Posted By Tait Trussell On July 8, 2011 @ 12:04 am In Daily Mailer,FrontPage | 13 Comments


The law against “too-big-to-fail” is making some banks “too-small-to-survive.”

New Democrat-inspired federal rules and regulations [2] are dramatically jacking up lending costs while limiting access to capital needs of small businesses and individuals.

As one banker testified June 16 before the House Subcommittee on Economic Growth, Tax, and Capital Access, “New rules substitute Washington bureaucratic judgment [3] for that of local bankers.”

In every community, banks are actively looking for lending opportunities, said the American Banking Association (ABA), the voice of the $13 trillion banking industry. But in the lingering Obama depression, all businesses, including banks, are fearful about taking on new financial obligations. Business failures and high unemployment have impaired credit quality and increased loan losses. Despite these headwinds [4], banks were able to originate about $1.7 trillion in new loans in the third quarter of 2010, the ABA said.

Today, bankers are asking more questions of borrowers, and regulators certainly are asking more questions of banks. Banks don’t turn down loan applications because they don’t want to lend. Lending is what banks do. But just as too much risk is too risky, regulations that discourage banks from making sound loans has severe economic results. Regulatory over reaction [4] means fewer loans and can “set in motion a ‘death spiral’ where the borrower has to sell assets at fire-sale prices to raise cash, which then lowers the ‘market values’ of other assets, which increases the write downs the lender has to take, and so on,” noted the ABA.

Extracted records

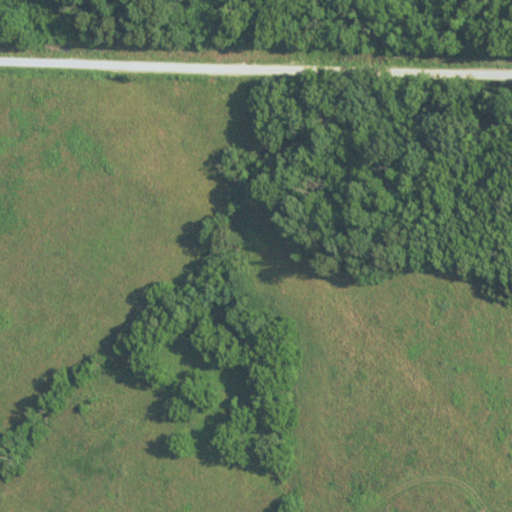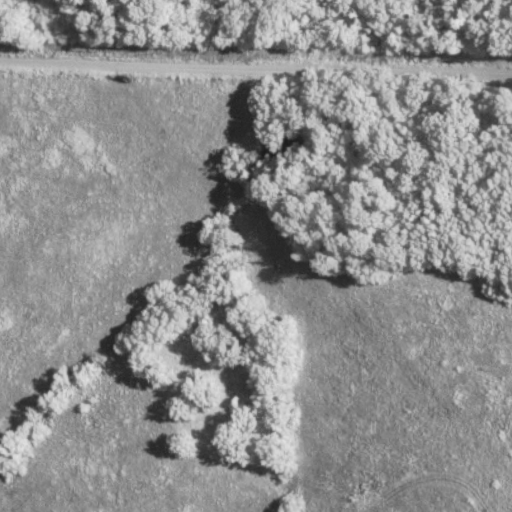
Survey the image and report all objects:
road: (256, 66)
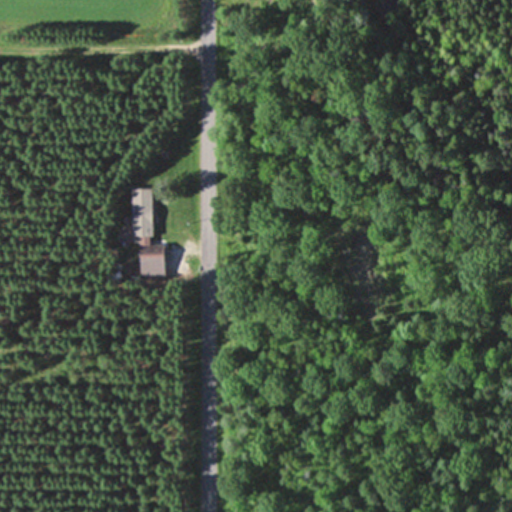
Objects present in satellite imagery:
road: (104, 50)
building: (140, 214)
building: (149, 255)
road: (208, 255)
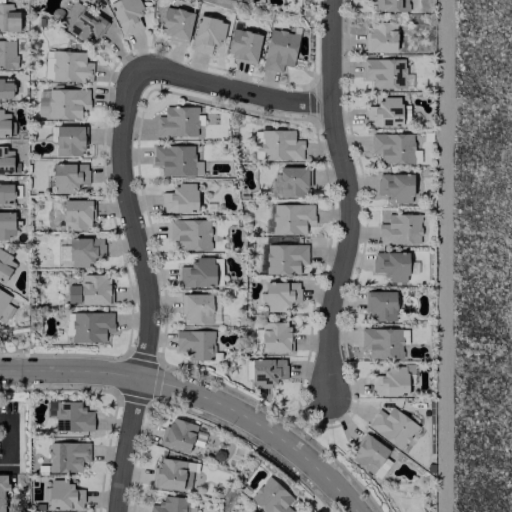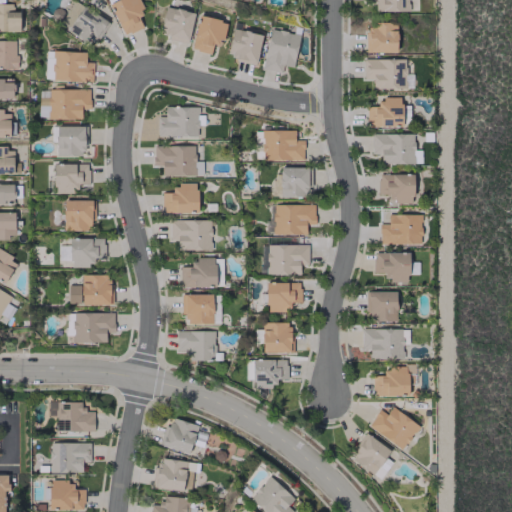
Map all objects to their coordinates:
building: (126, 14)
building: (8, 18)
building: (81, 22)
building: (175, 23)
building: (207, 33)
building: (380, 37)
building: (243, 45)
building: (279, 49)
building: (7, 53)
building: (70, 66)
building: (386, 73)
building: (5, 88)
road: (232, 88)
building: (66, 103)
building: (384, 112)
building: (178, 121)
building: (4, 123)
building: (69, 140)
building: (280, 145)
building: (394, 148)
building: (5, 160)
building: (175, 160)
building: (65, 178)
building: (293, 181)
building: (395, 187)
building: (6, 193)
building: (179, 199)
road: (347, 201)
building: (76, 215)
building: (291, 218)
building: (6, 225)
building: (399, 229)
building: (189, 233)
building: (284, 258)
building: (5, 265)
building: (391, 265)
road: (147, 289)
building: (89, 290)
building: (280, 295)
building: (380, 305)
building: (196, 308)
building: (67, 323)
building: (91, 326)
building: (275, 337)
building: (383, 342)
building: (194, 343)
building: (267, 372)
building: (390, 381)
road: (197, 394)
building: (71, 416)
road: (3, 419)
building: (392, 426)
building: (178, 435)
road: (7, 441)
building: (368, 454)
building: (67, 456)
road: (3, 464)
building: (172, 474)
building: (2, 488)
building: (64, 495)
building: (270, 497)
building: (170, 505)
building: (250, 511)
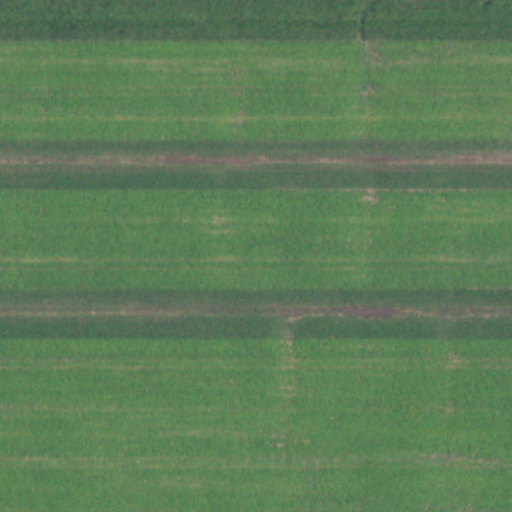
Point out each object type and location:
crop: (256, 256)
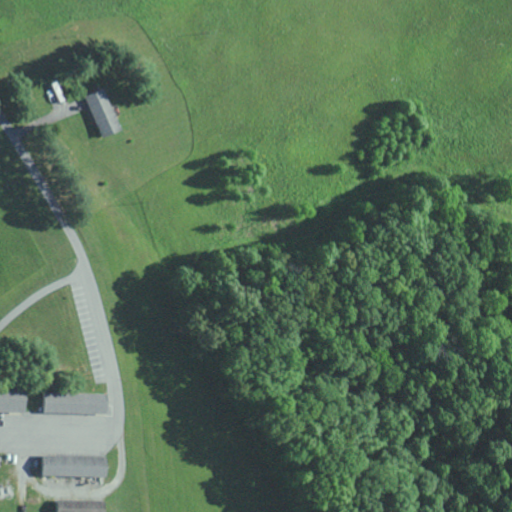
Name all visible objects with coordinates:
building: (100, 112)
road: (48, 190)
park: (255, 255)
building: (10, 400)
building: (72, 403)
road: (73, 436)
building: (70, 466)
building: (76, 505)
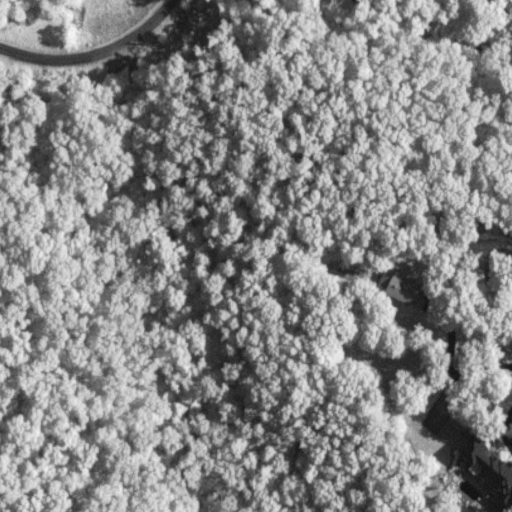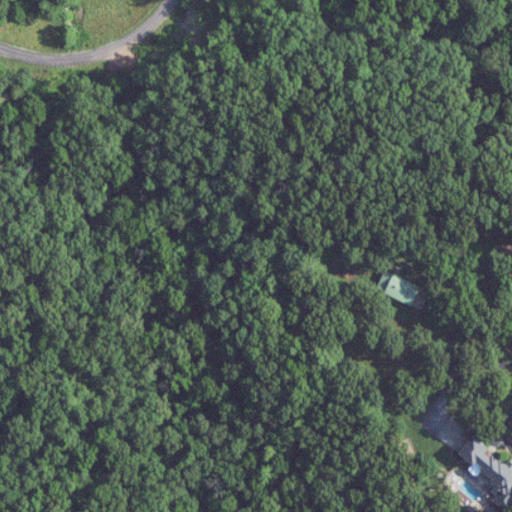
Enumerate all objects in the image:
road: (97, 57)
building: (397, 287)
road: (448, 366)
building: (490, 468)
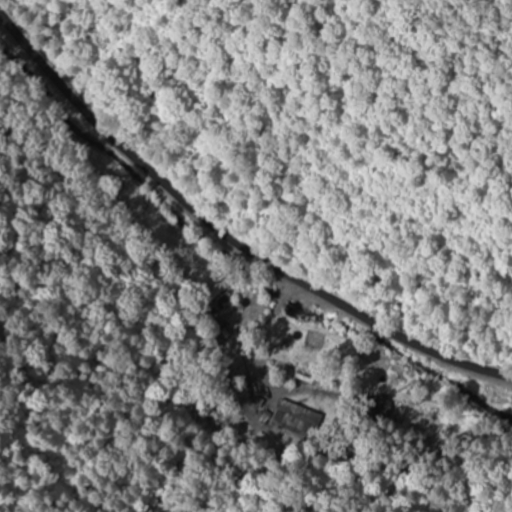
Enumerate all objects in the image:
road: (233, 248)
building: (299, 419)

---

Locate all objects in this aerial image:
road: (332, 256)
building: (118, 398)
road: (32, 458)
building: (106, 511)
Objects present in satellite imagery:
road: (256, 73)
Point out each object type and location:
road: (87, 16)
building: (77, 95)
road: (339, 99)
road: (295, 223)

==

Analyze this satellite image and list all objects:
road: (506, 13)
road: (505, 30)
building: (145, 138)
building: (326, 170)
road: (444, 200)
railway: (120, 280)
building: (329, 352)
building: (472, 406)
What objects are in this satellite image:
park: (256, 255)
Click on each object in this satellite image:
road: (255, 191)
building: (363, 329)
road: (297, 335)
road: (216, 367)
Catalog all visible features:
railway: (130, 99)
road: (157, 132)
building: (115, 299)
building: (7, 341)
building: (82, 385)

▸ **EXERCISES**
• A. In the bank regulation article, how much in new loans did banks originate in the third quarter of 2010?
• B. Print the passage of the bank regulation article that opens with the words containing "As one banker" and closes with "the ABA said.".
The extracted records have no connection to the bank regulation article.

▸ **PROBLEM SOLUTIONS**
• A. About $1.7 trillion.

• B.
As one banker testified June 16 before the House Subcommittee on Economic Growth, Tax, and Capital Access, “New rules substitute Washington bureaucratic judgment [3] for that of local bankers.”

In every community, banks are actively looking for lending opportunities, said the American Banking Association (ABA), the voice of the $13 trillion banking industry. But in the lingering Obama depression, all businesses, including banks, are fearful about taking on new financial obligations. Business failures and high unemployment have impaired credit quality and increased loan losses. Despite these headwinds [4], banks were able to originate about $1.7 trillion in new loans in the third quarter of 2010, the ABA said.